Task objective →
Copy task for the material below: print the line with "Figure 7. Voltage" and every line after it to the end, exactly as written, without the pictures.

Information supplied →
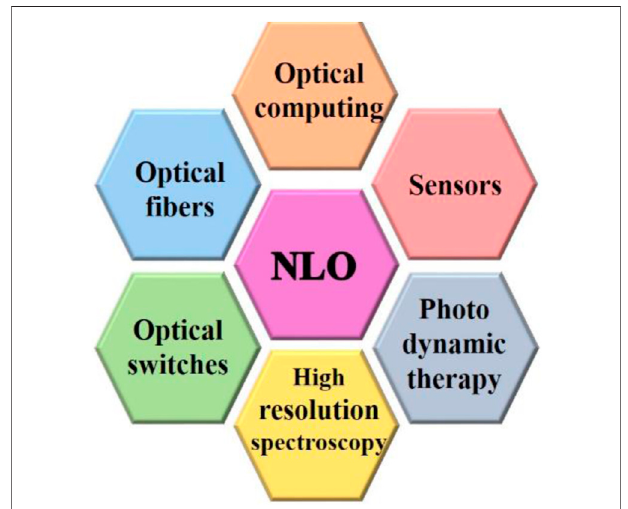
FIGURE 1 | Applications of nonlinear optical materials in various fi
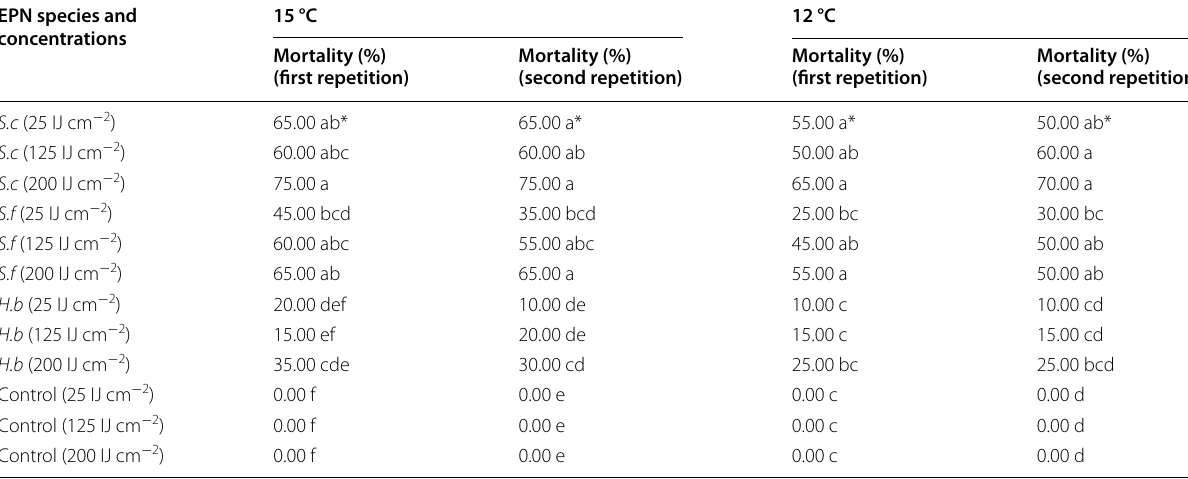
Table 1 Percent mortality of wheat stink bug adults to three different concentrations of entomopathogenic nematodes (EPNs) from isolated Turkey [ Steinernema carpocapsae (Black sea isolate) ( S.c ) , S. feltiae (isolate 09-31) (Aydin isolate) ( S.f ), and Heterorhabditis bacteriophora (isolate 09-43) (Aydin isolate) ( H.b )] on wheat stink bug, Aelia rostrata adults at 15 °C and 12 °C (first and second repetitions) ( P <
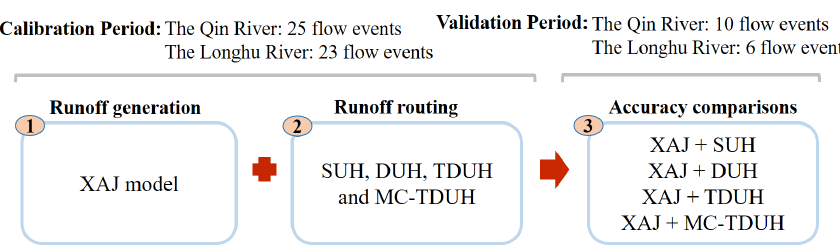
Figure 7. Schematic of the calibration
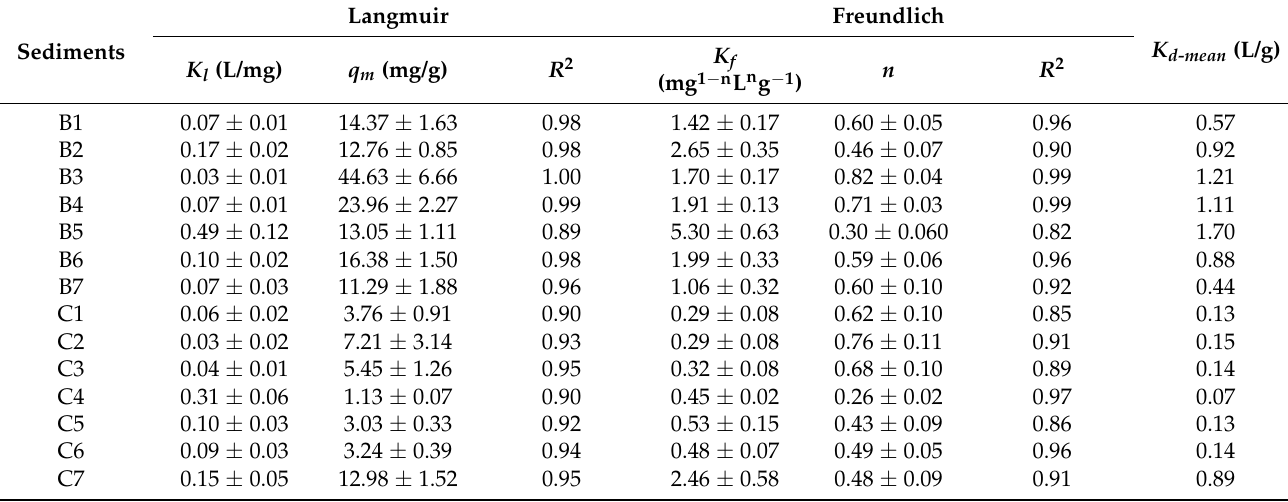
Table 2. Values of Langmuir and Freundlich parameters obtained in the present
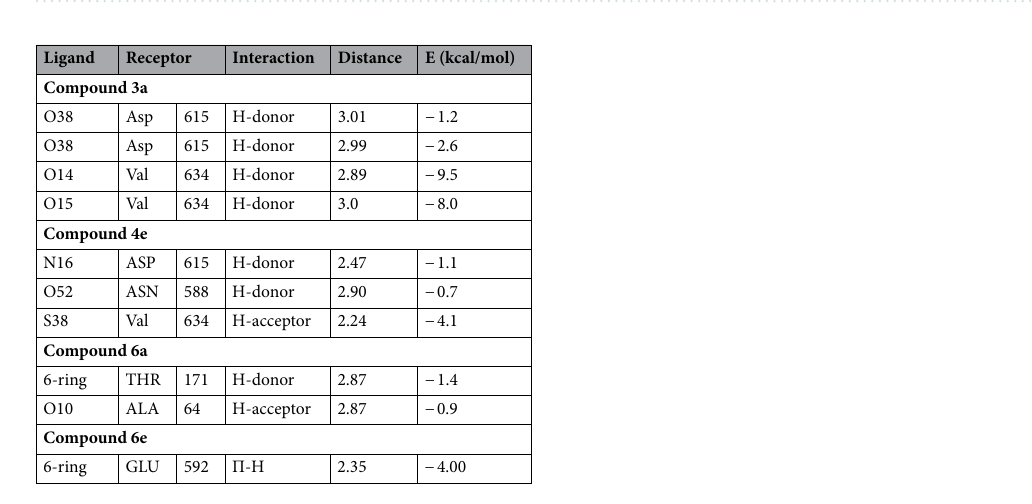
Figure 2. The 2D and 3D binding modes of 4b in the active site of DNA gyrase. H-bonds are represented by blue dashed lines.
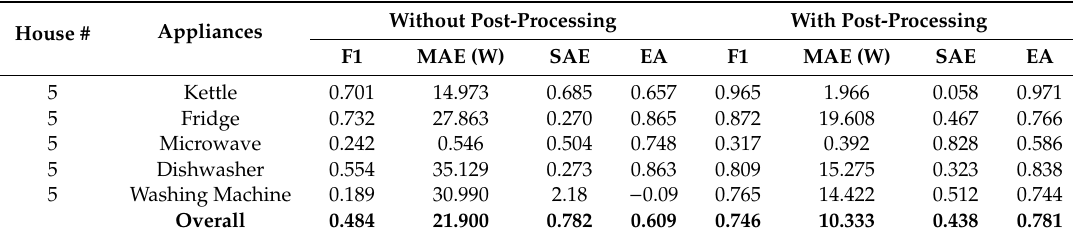
Table 4. Performance evaluation of the proposed algorithm in an unseen scenario based on the UKDALE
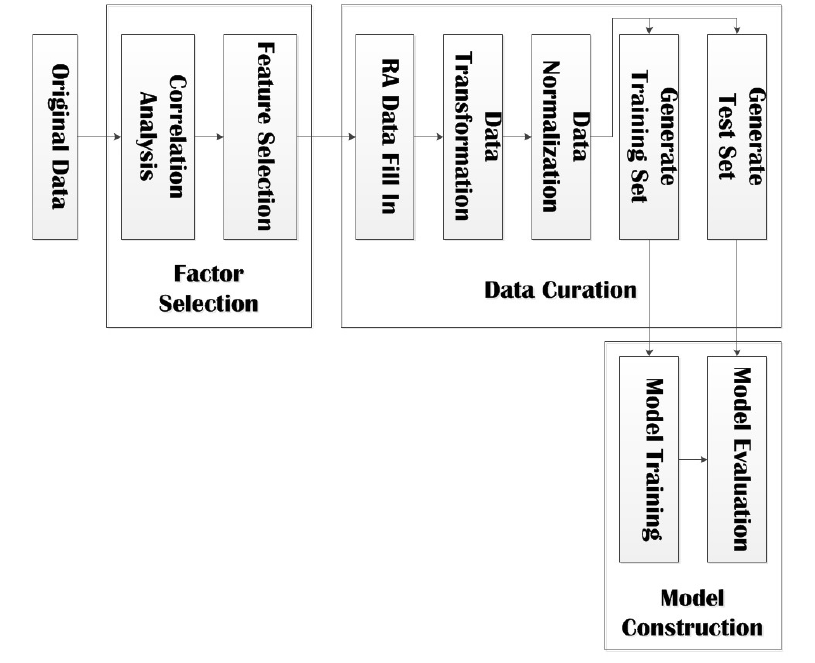
Figure 2. Flow of the prediction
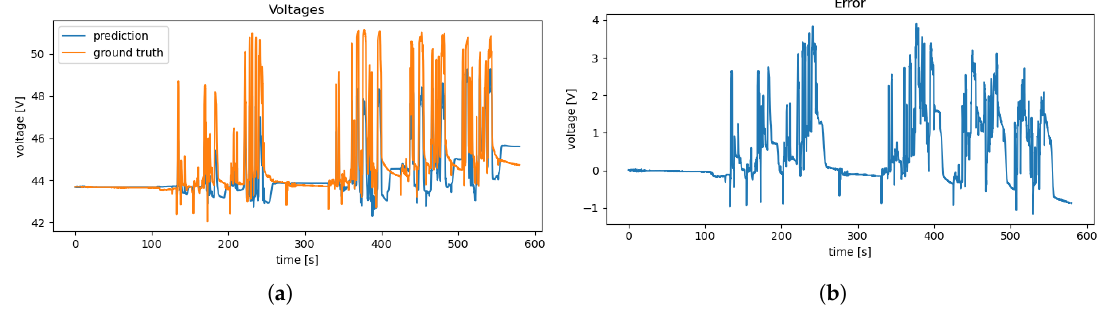
Figure 7. Voltage ( a ) and error ( b ) validation result for a current profile at − 23 °C and a SOC range from 30% to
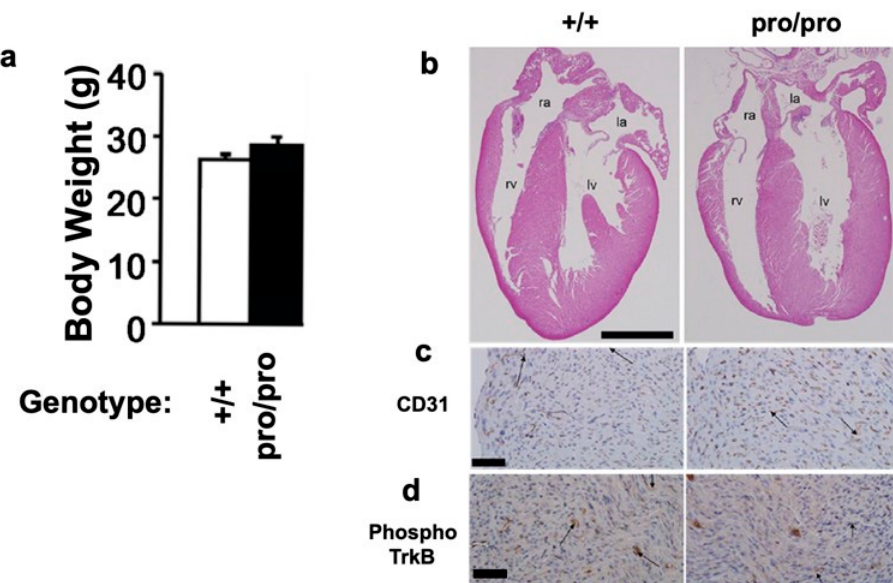
Figure 2. Body weights and heart morphology. ( a ) Mean body weights of 10-week-old BDNF +/+ and BDNF pro / pro animals. Error bars represent SEMs from 8 mice / group. ( b ) Hematoxylin and eosin-stained heart sections of 7-day-old mice with the indicated genotypes. The staining was performed as described by Donovan et al. [35]. Abbreviations: ra, right atrium; la, left atrium; rv, right ventricle; lv, left ventricle. ( c , d ) Immunostaining of BDNF +/+ and BDNF pro / pro heart sections using an antibody against CD31 ( c ) or phosphorylated TrkB. ( d ) Scale bars, 1 mm ( b ) and 50 mm ( c , d ).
Question: State the chart type depicted above.
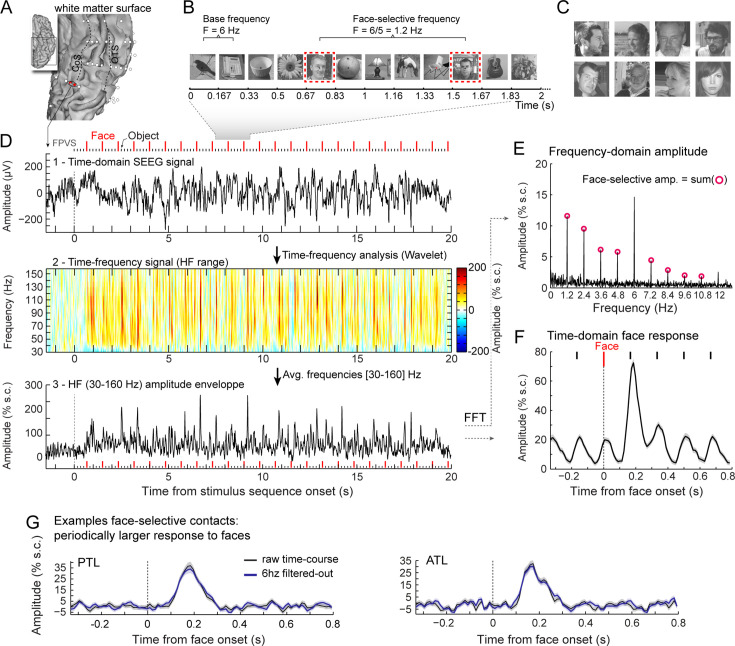
Answer: line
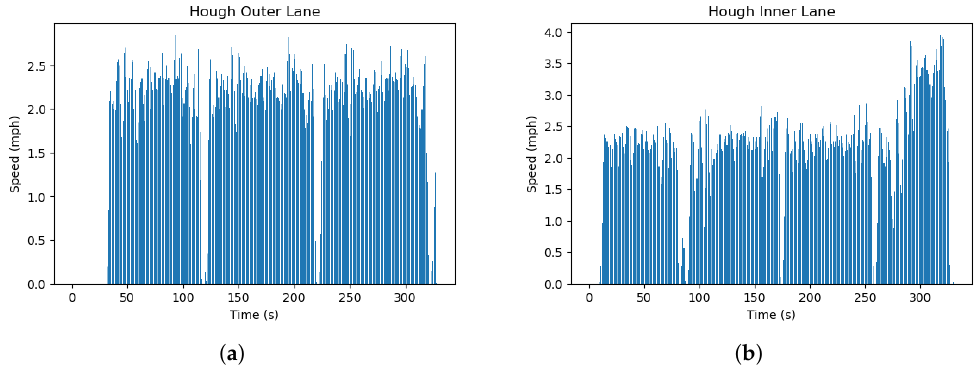
Figure A2. The graph of Hough algorithm for Outer and Inner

Exercise output →
Figure 7. Voltage ( a ) and error ( b ) validation result for a current profile at − 23 °C and a SOC range from 30% to
Figure 2. Body weights and heart morphology. ( a ) Mean body weights of 10-week-old BDNF +/+ and BDNF pro / pro animals. Error bars represent SEMs from 8 mice / group. ( b ) Hematoxylin and eosin-stained heart sections of 7-day-old mice with the indicated genotypes. The staining was performed as described by Donovan et al. [35]. Abbreviations: ra, right atrium; la, left atrium; rv, right ventricle; lv, left ventricle. ( c , d ) Immunostaining of BDNF +/+ and BDNF pro / pro heart sections using an antibody against CD31 ( c ) or phosphorylated TrkB. ( d ) Scale bars, 1 mm ( b ) and 50 mm ( c , d ).
Question: State the chart type depicted above.
Answer: line
Figure A2. The graph of Hough algorithm for Outer and Inner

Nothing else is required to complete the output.